Agora, quanto às palavras em destaque, qual a “mágica”? É neste momento que o LIME atua, buscando no classificador quais palavras foram essenciais para que determinada frase seja predita em uma das classes. No exemplo em questão, as palavras “democracia” e “direito” tiveram grande influência para a determinação da posição do discurso.

Outro teste de grande relevância é utilizar uma declaração do próprio Sérgio Moro e observar como a Lavínia reage (Figura 4):

É uma invasão criminosa por um grupo criminoso organizado, que tem, por objetivo, ou invalidar condenações por corrupção e lavagem de dinheiro, ou obstaculizar investigações que ainda estão em andamento e que ainda podem atingir pessoas poderosas, ou simples ataques às instituições brasileiras.

Figura 4: Resultado do algoritmo para classificação de frase dita por Moro.

Mais uma vez, o algoritmo vai bem. Acerta a palavra do maior defensor da Lava Jato, o próprio juiz. Identificando, ainda, através do LIME, as palavras chaves e que por sinal refletem o discurso proferido por este que está pautado na invalidação das mensagens e na invasão criminosa da sua privacidade.

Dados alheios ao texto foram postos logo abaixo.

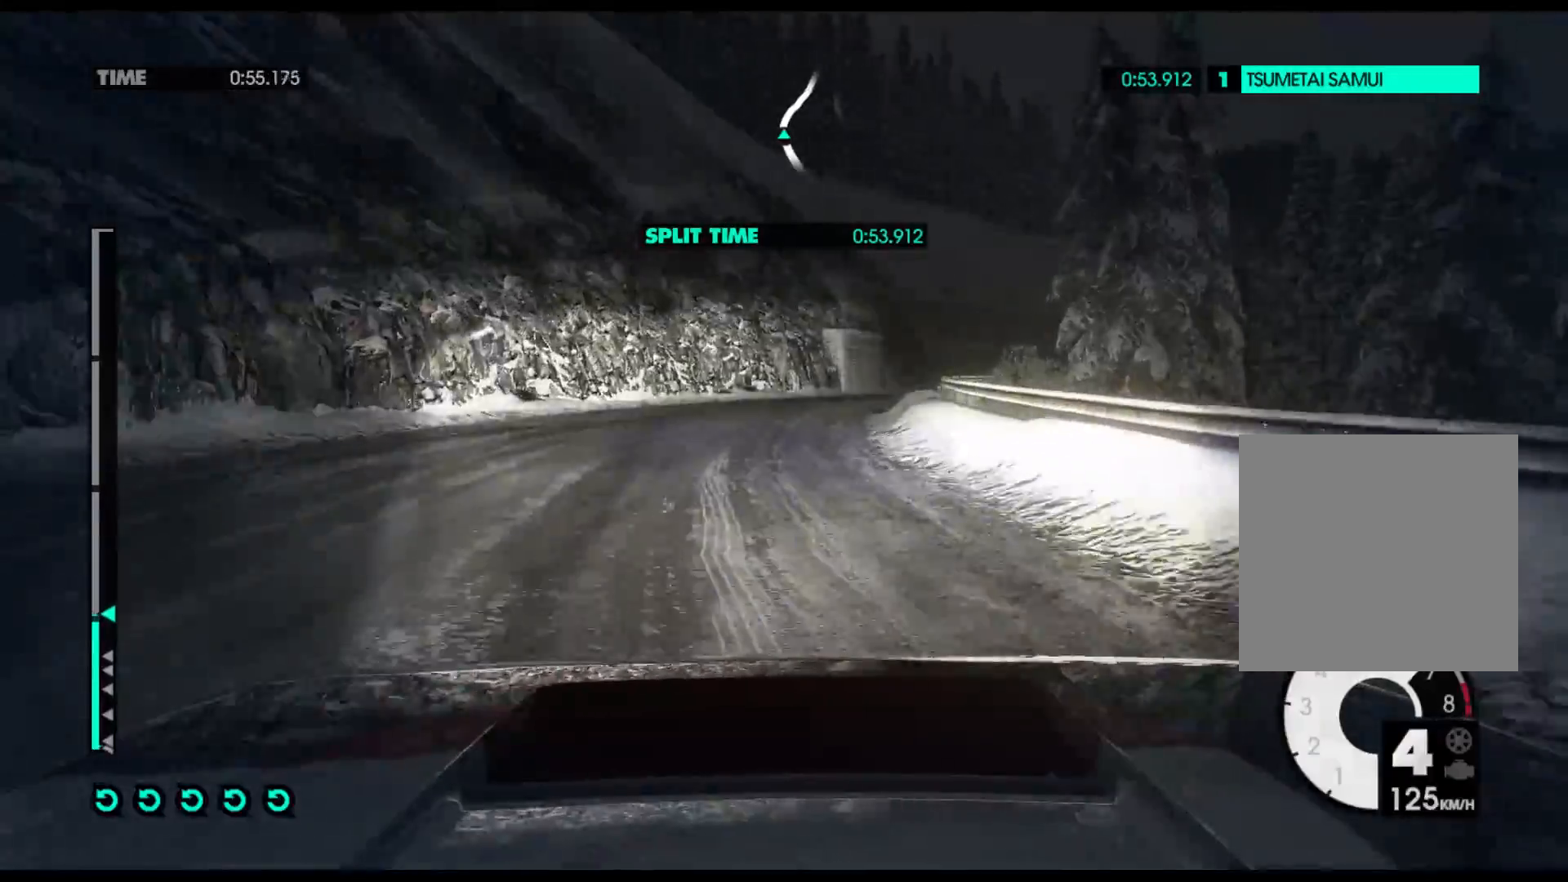
{"buttons": ["R2"], "left_stick": "right", "right_stick": "center", "events": []}
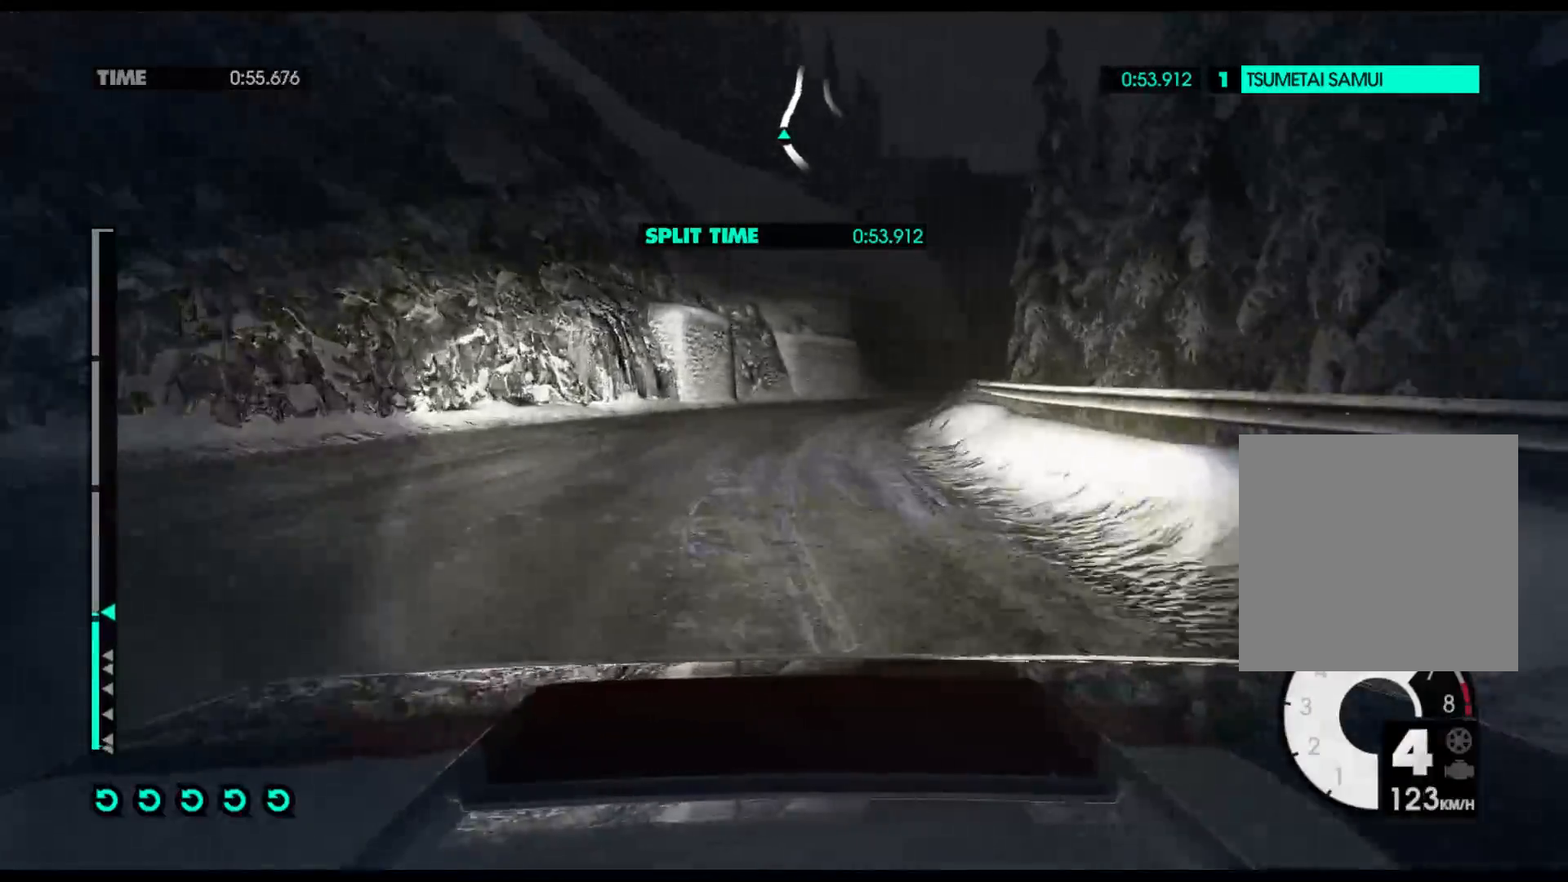
{"buttons": ["R2"], "left_stick": "left", "right_stick": "center", "events": [[350, "left_stick", "center"], [467, "left_stick", "left"]]}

Agora sim, temos um dashboard que tem a possibilidade de suscitar dúvidas, hipóteses e curiosidade nos usuários que querem por em cheque suas opiniões, ou que querem reproduzir discursos jornalísticos e institucionais e querem inferir em qual lado este se encontra.

Sobre os autores

Charles Novaes de Santana: “Lulista de Dados” com experiência em modelagem computacional e análise de dados usando sistemas complexos, estatística computacional e inteligência artificial. Programador nas linguagens R, C++ e Julia. Graduado em Ciência da Computação (2006), com mestrado em ciências ambientais (2007), e em mudanças climáticas (2009) com doutorado na mesma área (2013). Atualmente atua como Pesquisador de Postdoc no ETH-Zurich. Co-fundador da empresaDataSCOUT.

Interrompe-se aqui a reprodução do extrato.